I am running into memory and performance issues when trying to implement a density plot using python's plotnine.
Consider the below dataset with 3 variables and 50,000 observations. This is not a large dataset. The below code took 15 minutes to run. In contrast, it ran in R in 0.22 seconds.
With n = 100000
, I get the following error in plotnine:
MemoryError: Unable to allocate 74.5 GiB for an array with shape (100000, 100000) and data type float64
Again, R was able to execute this in circa 0.2 seconds.

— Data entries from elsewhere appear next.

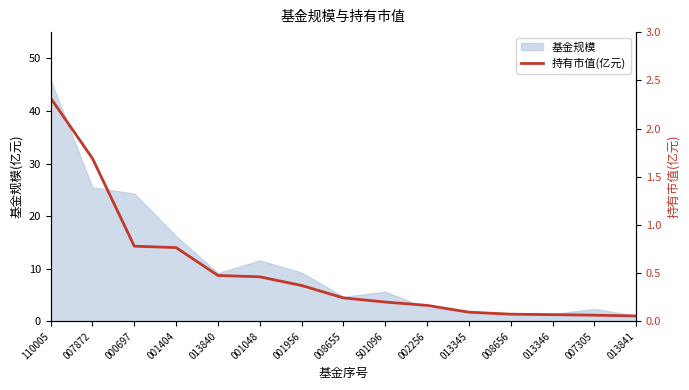

Reading left to right, what are all the values shown in this chart?

110005=2.3	007872=1.7	000697=0.8	001404=0.8	013840=0.5	001048=0.5	001956=0.4	008655=0.2	501096=0.2	002256=0.2	013345=0.1	008656=0.1	013346=0.1	007305=0.1	013841=0.1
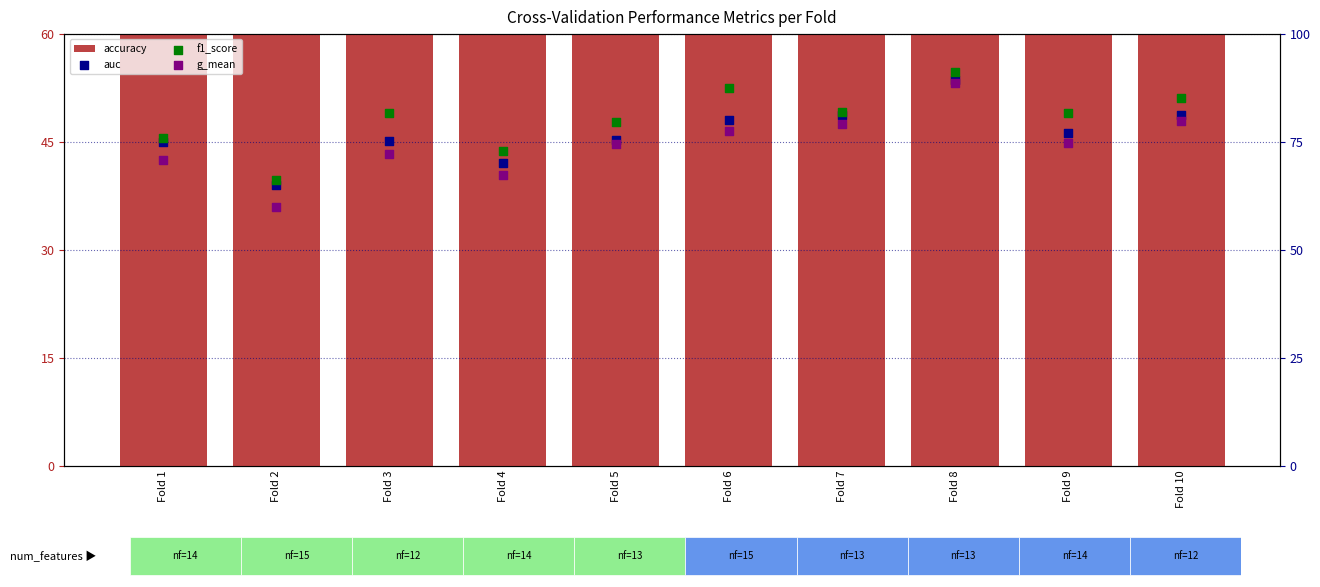

What are all the series names shown in the legend?

accuracy, auc, f1_score, g_mean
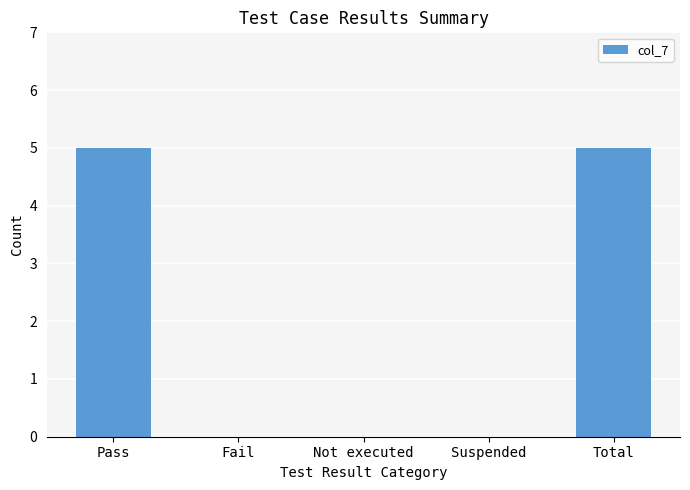

What is the maximum value shown in the chart?

5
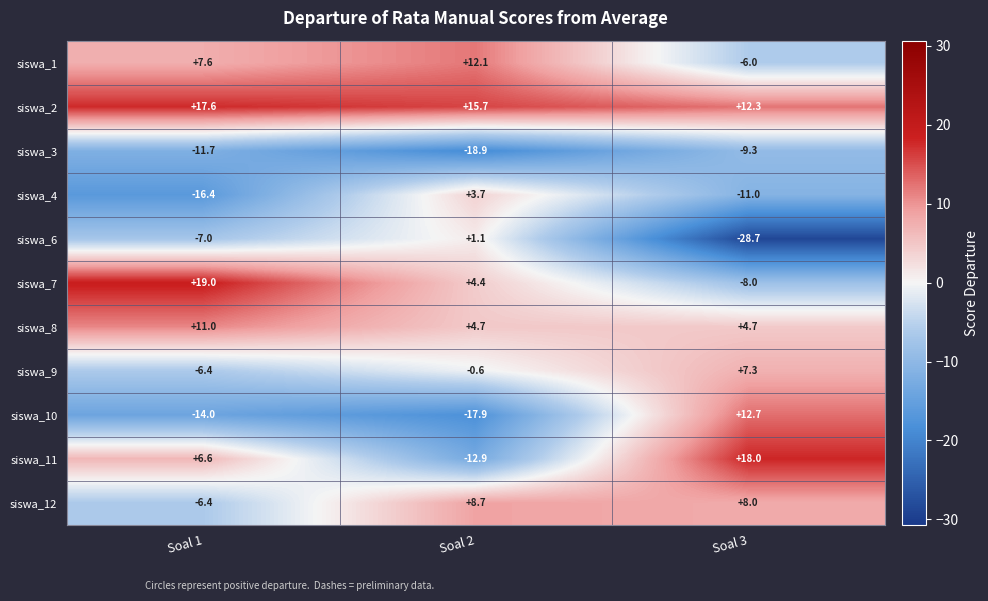

Rank the categories by siswa_11 value from lowest to highest.

Soal 2, Soal 1, Soal 3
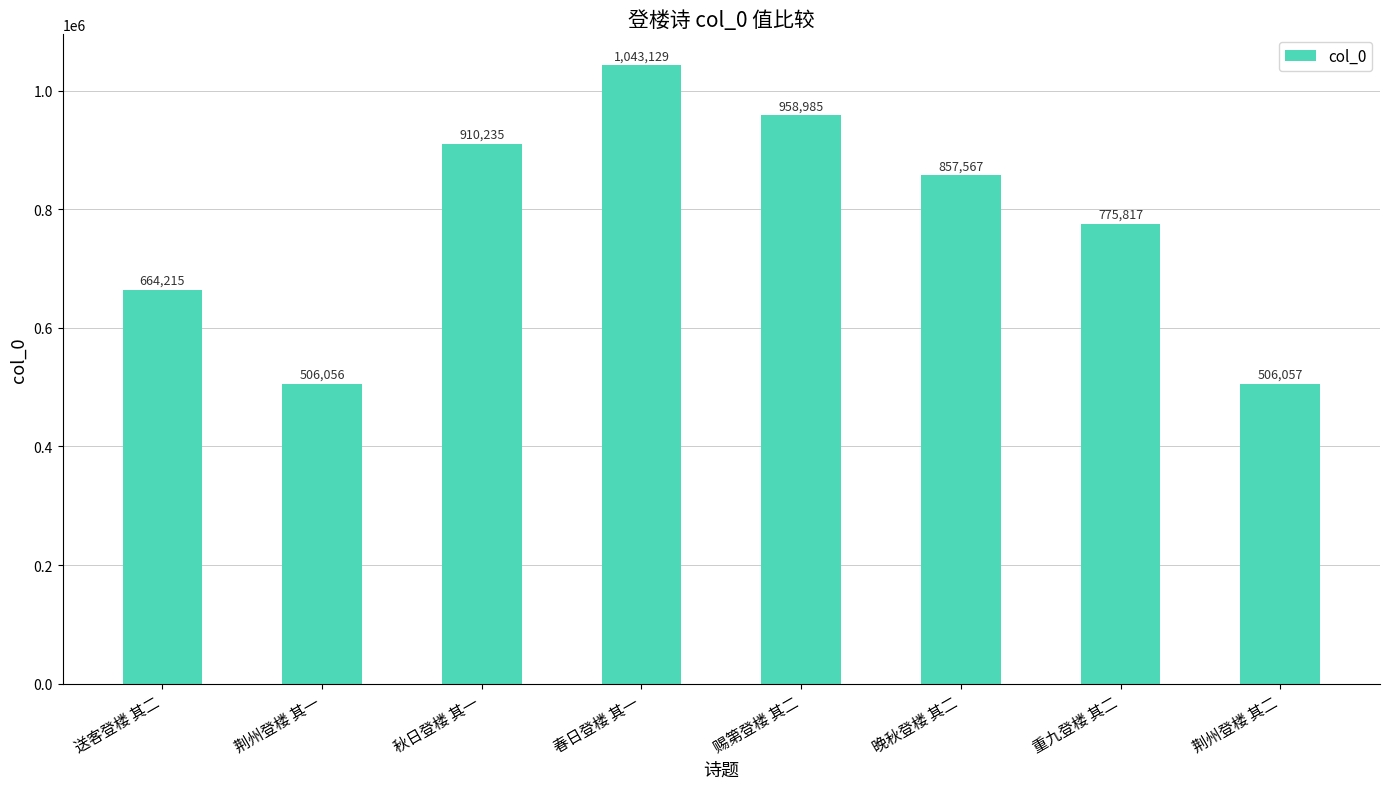

What is the sum of the values at 秋日登楼 其一 and 荆州登楼 其一?

1416291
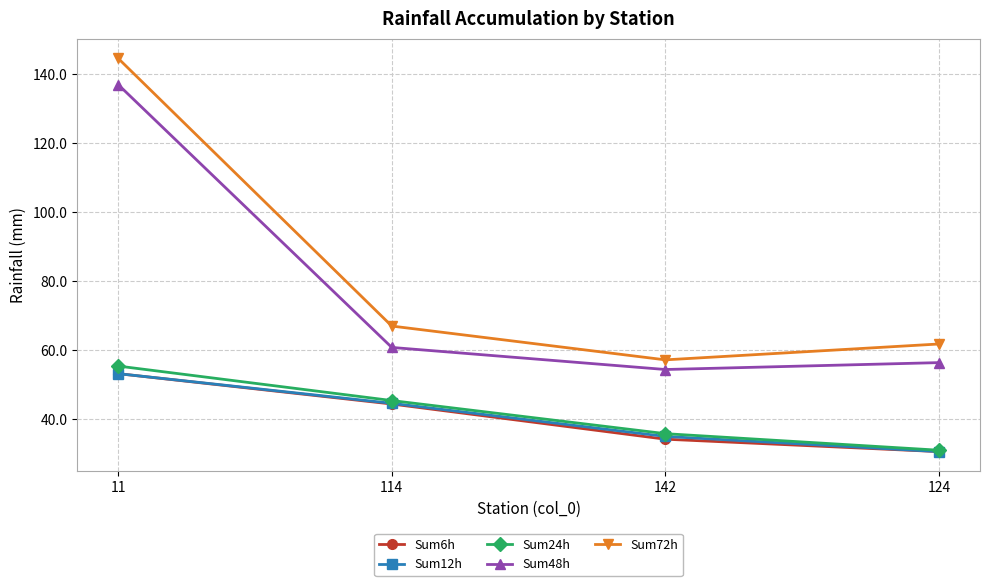

Where is Sum72h nearest to the value 100?

114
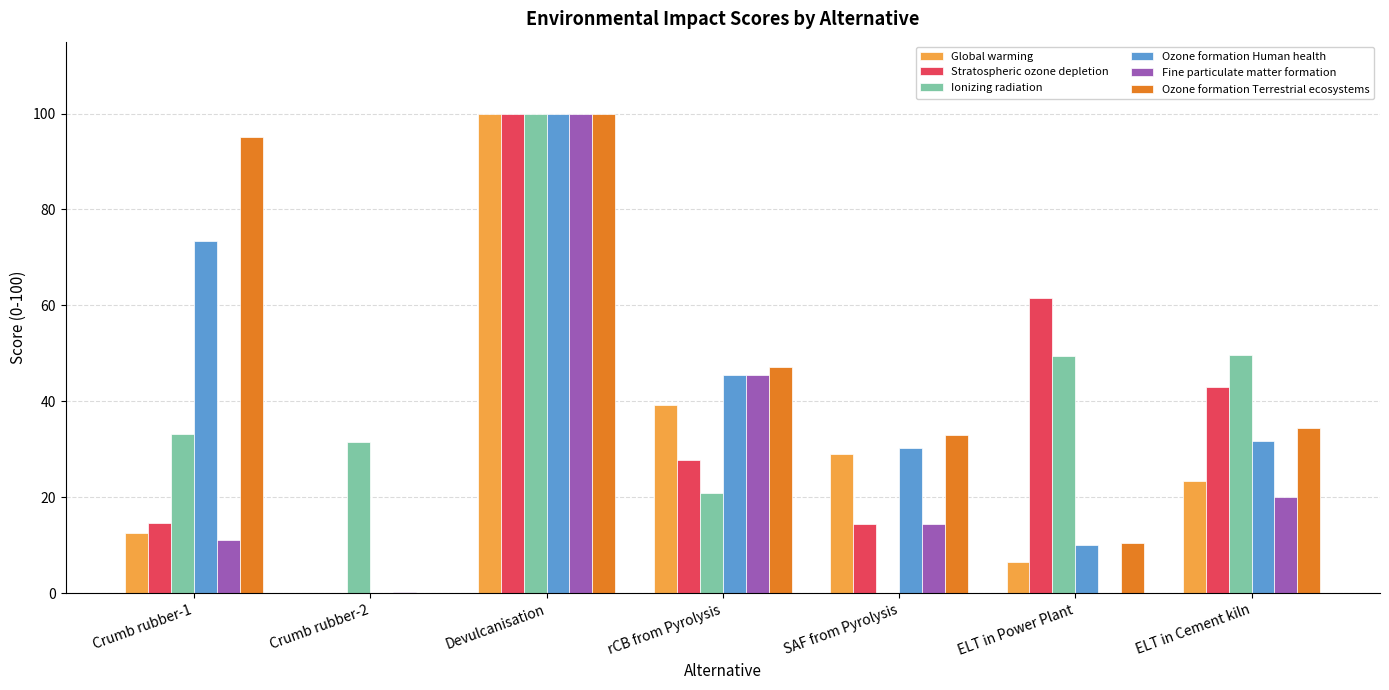

What is the difference between the Ozone formation Human health values at SAF from Pyrolysis and ELT in Cement kiln?

1.4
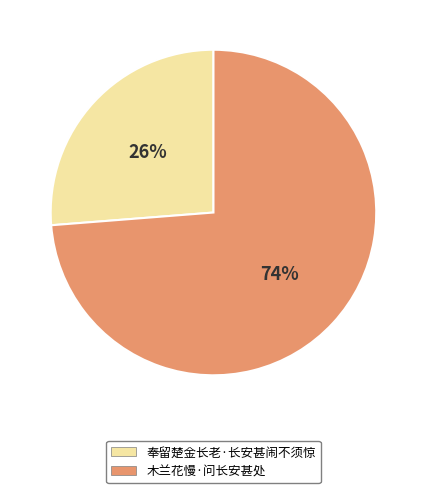

Is the sum of 奉留楚金长老·长安甚闹不须惊 and 木兰花慢·问长安甚处 greater than half?

Yes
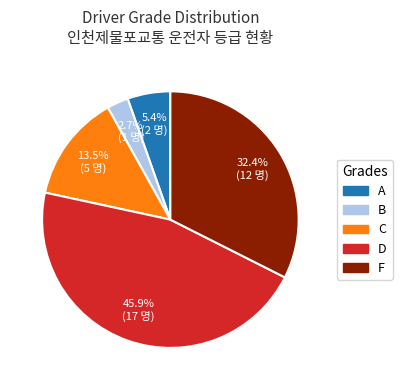

How many segments does this pie chart have?

5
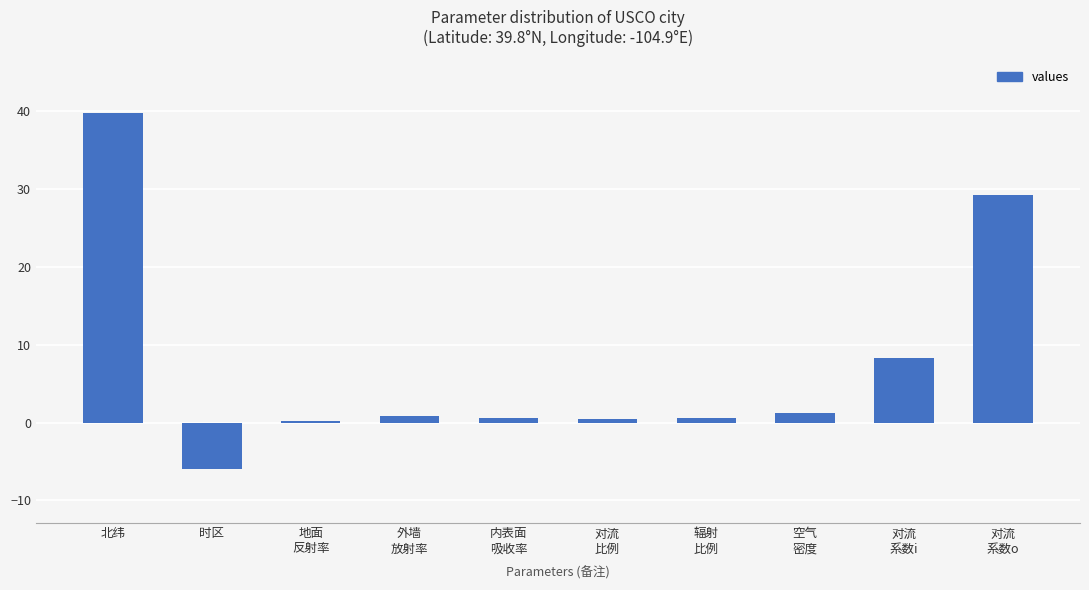

What is the change in value from 北纬 to 外墙
放射率?

-38.9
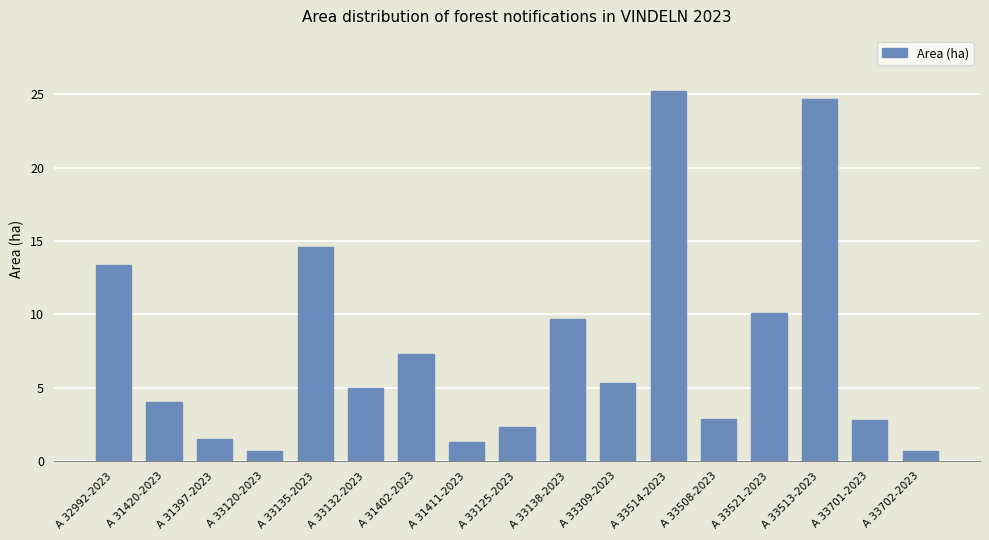

At which label is the value closest to 12?

A 32992-2023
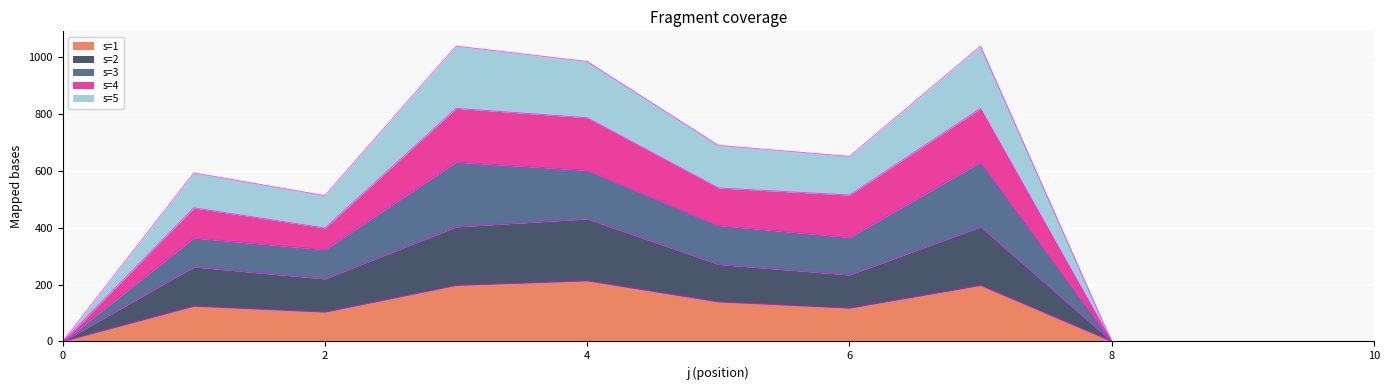

Which has a higher value, 9 or 10?

9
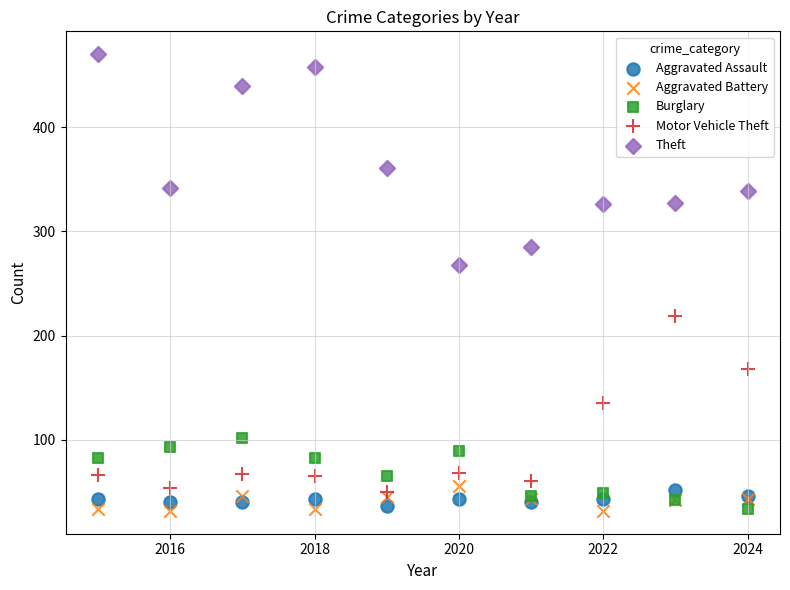

Which series contains the highest Y value?

Theft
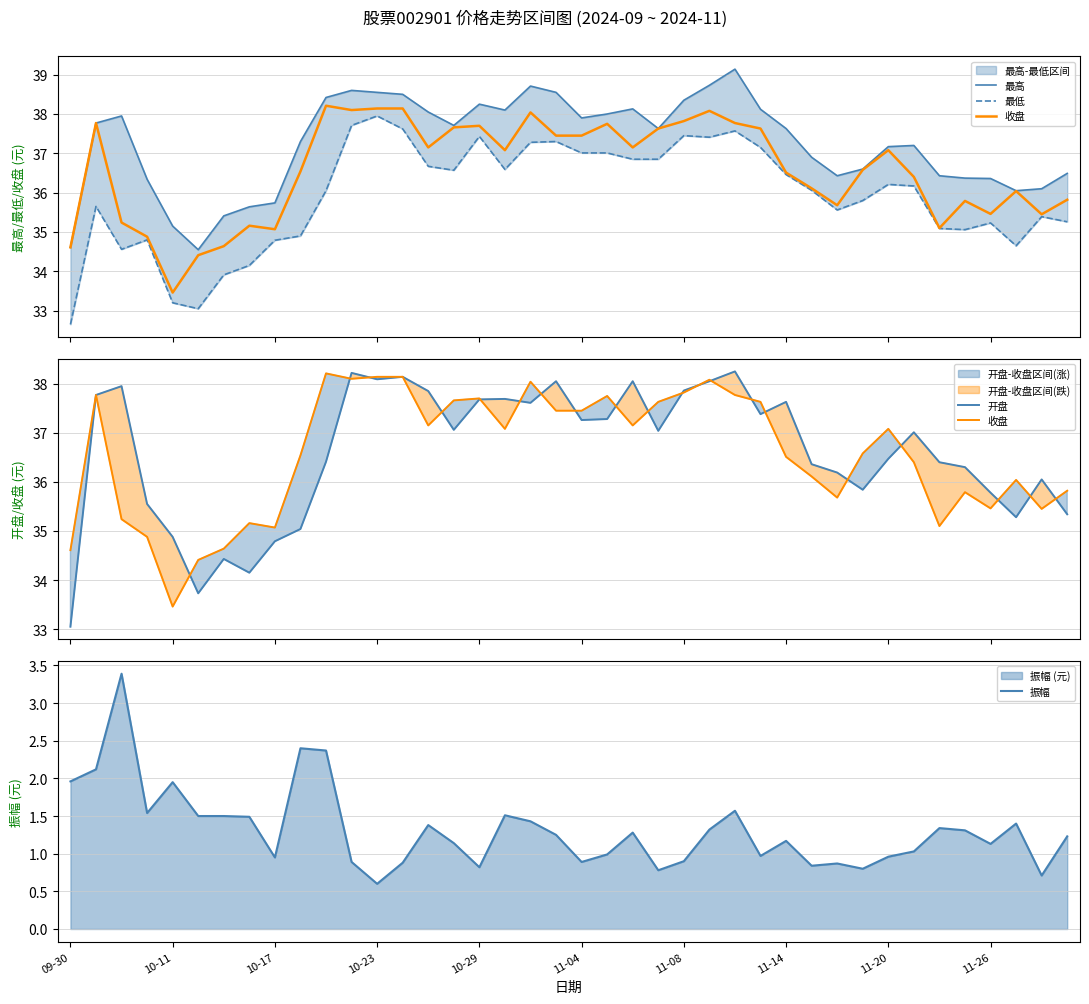

Reading left to right, list all the values displayed in this chart.

最高: 34.6	37.8	38.0	36.3	35.1	34.5	35.4	35.6	35.7	37.3	38.4	38.6	38.5	38.5	38.0	37.7	38.2	38.1	38.7	38.5	37.9	38.0	38.1	37.6	38.4	38.7	39.1	38.1	37.6	36.9	36.4	36.6	37.2	37.2	36.4	36.4	36.4	36.0	36.1	36.5
最低: 32.6	35.6	34.6	34.8	33.2	33.0	33.9	34.1	34.8	34.9	36.0	37.7	38.0	37.6	36.7	36.6	37.4	36.6	37.3	37.3	37.0	37.0	36.9	36.9	37.5	37.4	37.6	37.1	36.5	36.1	35.6	35.8	36.2	36.2	35.1	35.1	35.2	34.6	35.4	35.3
收盘: 34.6	37.8	35.2	34.9	33.5	34.4	34.6	35.2	35.1	36.5	38.2	38.1	38.1	38.1	37.1	37.7	37.7	37.1	38.0	37.5	37.5	37.8	37.1	37.6	37.8	38.1	37.8	37.6	36.5	36.1	35.7	36.6	37.1	36.4	35.1	35.8	35.5	36.0	35.5	35.8
开盘: 33.0	37.8	38.0	35.5	34.9	33.7	34.4	34.1	34.8	35.0	36.4	38.2	38.1	38.1	37.9	37.1	37.7	37.7	37.6	38.0	37.3	37.3	38.0	37.0	37.9	38.0	38.2	37.4	37.6	36.4	36.2	35.8	36.5	37.0	36.4	36.3	35.8	35.3	36.0	35.3
振幅: 2.0	2.1	3.4	1.5	1.9	1.5	1.5	1.5	1.0	2.4	2.4	0.9	0.6	0.9	1.4	1.1	0.8	1.5	1.4	1.2	0.9	1.0	1.3	0.8	0.9	1.3	1.6	1.0	1.2	0.8	0.9	0.8	1.0	1.0	1.3	1.3	1.1	1.4	0.7	1.2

Am I mis-specifying the plotnine code, or is this a known problem that will be fixed?
plotnine code:
import numpy as np
import pandas as pd
from plotnine import *
n = 100000
df = pd.DataFrame({
'age': np.random.choice(range(20,66),n),
'gender': np.random.choice(range(1,3),n),
'variable': np.random.lognormal(0,0.5,n),
})
p = (ggplot(df, aes('variable'))
+ theme_light(7)
+ geom_density(alpha=0.5, size=0.35)
)
p
R code:
library(ggplot2)
n = 100000
df = data.frame(
age = sample(seq(20:66), n, replace=TRUE),
gender = sample(1:2, n, replace=TRUE),
variable = rlnorm(n, meanlog=0, sdlog=0.5)
)
p = ggplot(df, aes(variable)) +
theme_light(7) +
geom_density(alpha=0.5, size=0.35)
p